Bacterial growth, dosing preparations, and treatments. L. lactis-P8s-GAD and Lactococcus lactis-P (unmodified strain, carrying plasmid without engineered construct) strains were cultured in M17 broth (BD Difco, USA) or agar (Thermo Scientific Chemicals, USA) with 0.5% glucose (Sigma-Aldrich, USA) and 5 mg mL-1 erythromycin (GM17 erm media) at 30 °C without aeration overnight (20). After culture for 18 hr, the strains were diluted to OD600 0.2 in GM17 or GM17 erm and incubated at 30 °C for three hours. At the time of sample collection, the bacterial cell number was determined using a spectrophotometer (OD600). Viable plate count experiments were used previously to correlate cell number with spectrophotometer absorbance at OD600 Mice were treated five times (consecutive)/week with oral gavages with 5 x 108 CFU/mouse of L. lactis strains P-L. lactis (P) or P8s-GAD L. lactis (P8s) suspended in sterile saline. Depending on the experiments, the treatments were done in C57BL/6 mice from Envigo or Jackson Laboratories. Dosing timing varied within studies, and treatments started on the day of EAE induction (Day 0) or seven days before EAE induction (Day minus 7 (Day -7). The treatments continued throughout the experiments until the end (Day 28). The dosing strategies used are depicted in figures and corresponding legends. For some experiments, the GM17 medium used for the bacterial administration was supplemented with 200 mM glutamic acid hydrochloride (Sigma, reference number G2128). One experiment was performed with drinking water supplemented with 200 mM glutamic acid hydrochloride provided to the animals ad libitum.

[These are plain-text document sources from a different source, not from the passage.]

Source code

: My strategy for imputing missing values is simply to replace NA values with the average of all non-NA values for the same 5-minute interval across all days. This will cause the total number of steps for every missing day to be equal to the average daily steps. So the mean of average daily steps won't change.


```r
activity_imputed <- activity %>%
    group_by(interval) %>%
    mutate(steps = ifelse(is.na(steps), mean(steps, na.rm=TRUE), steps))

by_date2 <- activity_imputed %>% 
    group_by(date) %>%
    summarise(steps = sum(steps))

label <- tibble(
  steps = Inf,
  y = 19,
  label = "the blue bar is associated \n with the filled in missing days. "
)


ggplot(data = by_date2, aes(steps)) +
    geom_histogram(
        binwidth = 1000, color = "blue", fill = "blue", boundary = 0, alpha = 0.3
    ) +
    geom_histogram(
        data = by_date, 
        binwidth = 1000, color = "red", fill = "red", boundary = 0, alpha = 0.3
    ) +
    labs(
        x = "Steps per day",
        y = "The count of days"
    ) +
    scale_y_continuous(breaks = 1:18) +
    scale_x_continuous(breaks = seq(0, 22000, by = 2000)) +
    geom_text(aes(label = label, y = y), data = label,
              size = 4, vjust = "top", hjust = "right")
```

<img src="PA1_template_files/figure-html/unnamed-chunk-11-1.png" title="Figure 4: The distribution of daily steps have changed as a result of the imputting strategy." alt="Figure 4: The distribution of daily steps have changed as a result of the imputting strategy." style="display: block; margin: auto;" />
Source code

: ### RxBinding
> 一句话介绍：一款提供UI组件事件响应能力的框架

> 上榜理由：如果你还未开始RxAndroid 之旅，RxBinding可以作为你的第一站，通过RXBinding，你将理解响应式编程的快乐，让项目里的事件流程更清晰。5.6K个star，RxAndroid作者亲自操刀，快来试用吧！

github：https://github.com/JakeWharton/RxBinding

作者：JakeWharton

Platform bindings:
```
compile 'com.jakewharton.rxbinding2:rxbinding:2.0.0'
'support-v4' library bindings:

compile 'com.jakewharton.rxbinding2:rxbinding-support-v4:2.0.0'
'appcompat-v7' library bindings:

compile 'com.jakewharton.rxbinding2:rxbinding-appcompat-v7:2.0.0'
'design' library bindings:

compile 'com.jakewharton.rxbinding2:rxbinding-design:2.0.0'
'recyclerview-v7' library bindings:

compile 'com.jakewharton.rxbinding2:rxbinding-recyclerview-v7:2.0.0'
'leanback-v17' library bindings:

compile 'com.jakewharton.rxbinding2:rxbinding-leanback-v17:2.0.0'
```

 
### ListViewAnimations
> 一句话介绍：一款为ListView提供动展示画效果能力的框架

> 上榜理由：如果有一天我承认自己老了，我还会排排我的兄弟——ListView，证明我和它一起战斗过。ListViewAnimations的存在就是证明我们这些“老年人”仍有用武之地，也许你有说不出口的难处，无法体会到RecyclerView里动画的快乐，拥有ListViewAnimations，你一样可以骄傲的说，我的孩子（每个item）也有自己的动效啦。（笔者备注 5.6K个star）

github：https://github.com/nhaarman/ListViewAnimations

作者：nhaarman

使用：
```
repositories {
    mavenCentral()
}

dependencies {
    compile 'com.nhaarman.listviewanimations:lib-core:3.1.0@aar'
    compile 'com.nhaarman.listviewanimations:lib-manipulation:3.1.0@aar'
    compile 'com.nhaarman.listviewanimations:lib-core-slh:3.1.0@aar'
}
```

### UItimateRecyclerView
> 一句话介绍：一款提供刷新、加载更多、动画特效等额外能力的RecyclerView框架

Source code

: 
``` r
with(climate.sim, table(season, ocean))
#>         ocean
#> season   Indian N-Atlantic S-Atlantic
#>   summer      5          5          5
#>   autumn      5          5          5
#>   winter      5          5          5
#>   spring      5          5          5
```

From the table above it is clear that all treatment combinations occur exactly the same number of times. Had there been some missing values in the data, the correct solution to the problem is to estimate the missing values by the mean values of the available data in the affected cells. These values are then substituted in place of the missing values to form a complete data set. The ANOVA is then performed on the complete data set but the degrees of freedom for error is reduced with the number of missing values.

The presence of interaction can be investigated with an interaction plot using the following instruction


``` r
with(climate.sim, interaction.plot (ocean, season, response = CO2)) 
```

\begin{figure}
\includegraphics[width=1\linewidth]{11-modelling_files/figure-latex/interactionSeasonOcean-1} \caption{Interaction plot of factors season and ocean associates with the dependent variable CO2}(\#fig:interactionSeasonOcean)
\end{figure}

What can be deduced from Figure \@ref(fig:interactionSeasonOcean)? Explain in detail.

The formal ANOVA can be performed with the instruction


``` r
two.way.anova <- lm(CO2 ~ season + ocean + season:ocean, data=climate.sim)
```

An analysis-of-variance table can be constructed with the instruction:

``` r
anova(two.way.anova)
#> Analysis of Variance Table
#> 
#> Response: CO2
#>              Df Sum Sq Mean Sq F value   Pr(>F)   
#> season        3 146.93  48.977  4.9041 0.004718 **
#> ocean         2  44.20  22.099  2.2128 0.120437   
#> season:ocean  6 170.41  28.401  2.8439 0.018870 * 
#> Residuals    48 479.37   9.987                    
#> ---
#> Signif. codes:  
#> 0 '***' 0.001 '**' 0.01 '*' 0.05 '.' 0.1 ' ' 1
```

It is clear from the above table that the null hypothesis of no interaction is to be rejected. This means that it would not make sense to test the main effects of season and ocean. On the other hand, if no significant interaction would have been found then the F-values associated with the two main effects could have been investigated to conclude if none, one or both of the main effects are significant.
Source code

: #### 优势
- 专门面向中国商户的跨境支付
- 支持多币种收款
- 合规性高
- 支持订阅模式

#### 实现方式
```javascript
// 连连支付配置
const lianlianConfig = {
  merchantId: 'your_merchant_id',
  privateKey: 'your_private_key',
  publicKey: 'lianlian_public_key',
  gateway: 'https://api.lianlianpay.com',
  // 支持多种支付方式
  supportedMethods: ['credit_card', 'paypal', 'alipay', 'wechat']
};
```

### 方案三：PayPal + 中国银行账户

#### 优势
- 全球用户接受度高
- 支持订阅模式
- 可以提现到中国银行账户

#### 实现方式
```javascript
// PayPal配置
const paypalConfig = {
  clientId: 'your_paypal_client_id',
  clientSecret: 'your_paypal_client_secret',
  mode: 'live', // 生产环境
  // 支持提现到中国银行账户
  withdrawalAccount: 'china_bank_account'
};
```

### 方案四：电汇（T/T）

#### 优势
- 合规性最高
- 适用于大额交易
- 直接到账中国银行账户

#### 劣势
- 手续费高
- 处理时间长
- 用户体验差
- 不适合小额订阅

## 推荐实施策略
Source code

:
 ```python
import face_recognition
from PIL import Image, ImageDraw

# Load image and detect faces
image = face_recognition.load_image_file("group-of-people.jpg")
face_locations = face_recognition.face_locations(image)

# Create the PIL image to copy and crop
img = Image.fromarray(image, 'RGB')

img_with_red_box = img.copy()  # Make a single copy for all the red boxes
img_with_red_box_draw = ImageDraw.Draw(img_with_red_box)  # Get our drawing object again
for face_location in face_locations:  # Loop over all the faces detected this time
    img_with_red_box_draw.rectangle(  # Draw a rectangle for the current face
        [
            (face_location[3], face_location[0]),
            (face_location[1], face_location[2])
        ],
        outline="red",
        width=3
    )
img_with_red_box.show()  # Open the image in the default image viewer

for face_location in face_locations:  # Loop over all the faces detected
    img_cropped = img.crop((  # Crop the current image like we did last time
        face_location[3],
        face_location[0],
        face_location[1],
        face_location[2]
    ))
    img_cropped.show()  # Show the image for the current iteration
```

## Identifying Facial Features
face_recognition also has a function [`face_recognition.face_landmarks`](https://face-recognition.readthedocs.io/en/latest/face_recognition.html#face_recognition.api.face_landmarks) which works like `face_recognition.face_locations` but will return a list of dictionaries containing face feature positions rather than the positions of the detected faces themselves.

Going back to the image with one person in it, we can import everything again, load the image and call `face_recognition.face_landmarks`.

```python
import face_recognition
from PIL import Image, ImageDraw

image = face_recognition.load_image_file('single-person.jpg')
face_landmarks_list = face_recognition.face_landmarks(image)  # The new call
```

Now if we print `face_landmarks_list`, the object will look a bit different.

Stool sample collections and 16S ribosomal RNA (rRNA) and ITS sequencing. Stool samples were collected in sterile tubes on days -7, 0, 14, and 28 post-EAE induction (dpi) and stored at -80°C before use. Seven animals per group (n=7) were used for microbiome and mycobiome stool analysis. Samples were sent to the University of Wyoming for DNA extraction and sequencing. Qiagen DNA stool extraction kits were used for DNA isolation.  DNA aliquots (1 ng/ml DNA) were analyzed by PCR using primers specific to the variable regions 3 and 4 (V3-V4) of the prokaryotic 16S rRNA gene and the fungal internal transcribed spacer (ITS) gene.  Library preparation and V3-V4 amplicon sequencing were performed on the Illumina MiSeq (RRID: SCR_016379) platform. A modified protocol with Nextera XT kit was used for library preparation, and sequencing was performed using MiSeq V2 (2x250bp) chemistry.  The sequencing protocol involved a combined amplification with forward and indexed-reverse primers. After sequencing, the microbiome data were analyzed using Nephele (RRID:SCR_016595), a cloud-based web application from the Office of Cyber Infrastructure and Computational Biology (OCICB), National Institute of Allergy and Infectious Diseases (http://nephele.niaid.nih.gov/; 2016).  QIIME (RRID: SCR_008249) was used for analysis  (22), and RStudio (RRID:SCR_000432) for statistical analysis (23). Reads that were demultiplexed were clustered into OTUs using an open reference approach by comparison with the SILVA_99 database, allowing sequences to cluster at 99% similarity. Analyses included the identification of chimeras and removal using uchime. The abundance of each taxon was analyzed using the phyloseq package in RStudio. The compositional heterogeneity of each sample's microbial community at every timepoint and each taxonomic level was visualized using PCoA scaling and the ordinate function in the phyloseq package and using the Bray-Curtis dissimilarity index calculated using the metaMDS function in the vegan package.